Photochemistry and photodissociation of benzosultine and naphthosultine: electronic relaxation of sultines and kinetics and theoretical studies of fragment o-quinodimethanes

Abstract Fluorescence decays of benzosultine and naphthosultine excited at 263 nm are detected with time-correlated single-photon counting (TCSPC). Both molecules display biexponential decay with a rapid component (time constants 90 and 350 ps for benzosultine and naphthosultine, respectively) assigned to an electronically excited state S n at high energy and the slow one (constants 7.5 and 9.0 ns for benzosultine and naphthosultine, respectively) to the S 1 state. Dissociation of both molecules was investigated with nanosecond laser flash photolysis combined with transient absorption to detect the intermediates and products. With excitation at 266 nm, benzosultine yields a transient with absorption maximum at λ max = 370 nm; this transient has a short-lived component with lifetime around 1 μs and a long-lived component.
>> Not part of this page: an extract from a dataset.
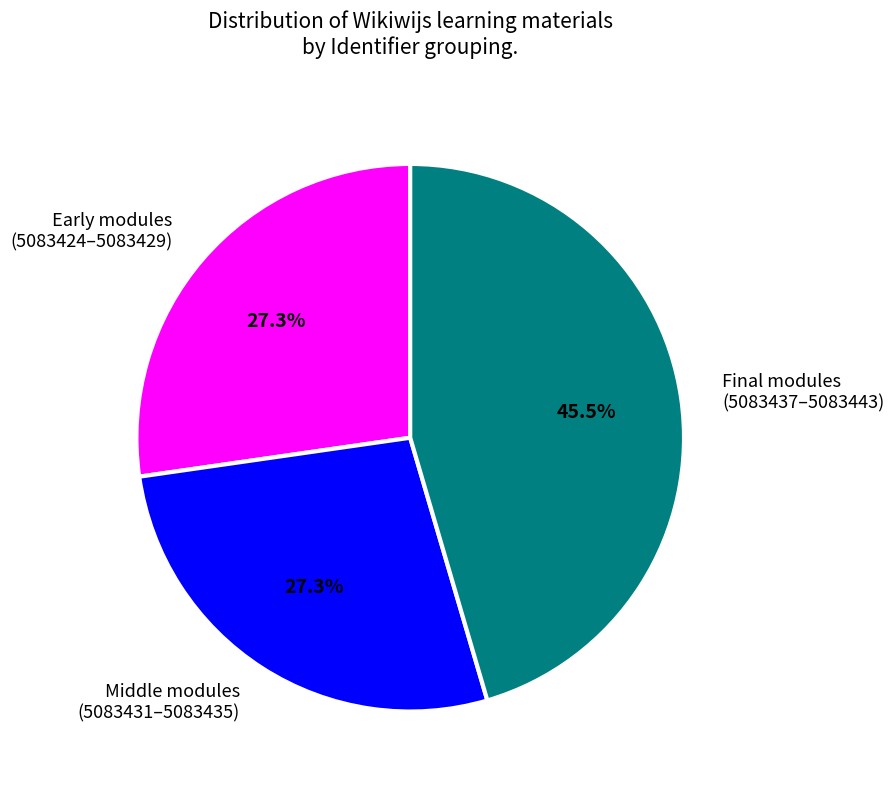

Which category has the biggest portion of the pie?

Final modules (5083437–5083443)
Both components are insensitive to molecular oxygen. The short-lived component is tentatively assigned to the dissociation intermediate and the long-lived to be singlet o -benzoquinodimethane ( o -BQDM). Photolysis of naphthosultine yields two transient species with absorption at λ max = 420 and 520 nm; we assign the former band to triplet–triplet absorption of naphthosultine and the latter to absorption by the product singlet o -naphthoquinodimethane. Optimal geometries, energetics, and vertical transitions of benzosultine, naphthosultine, o -benzoquinodimethane, and o -naphthoquinodimethane are calculated using methods based on density-functional theory (B3LYP/6-311++G**) and time-dependent density-functional theory (TD-DFT). The results of these calculations imply that the ground electronic state of these two o -quinodimethanes ( o -QDM) is singlet with a structure of diene form. Their triplet states display a biradical structure. The energy separation between singlet and triplet states of o -benzoquinodimethane is calculated to be ca. 93.6 kJ/mol, but for o -naphthoquinodimethane, it is only ca. 27.8 kJ/mol.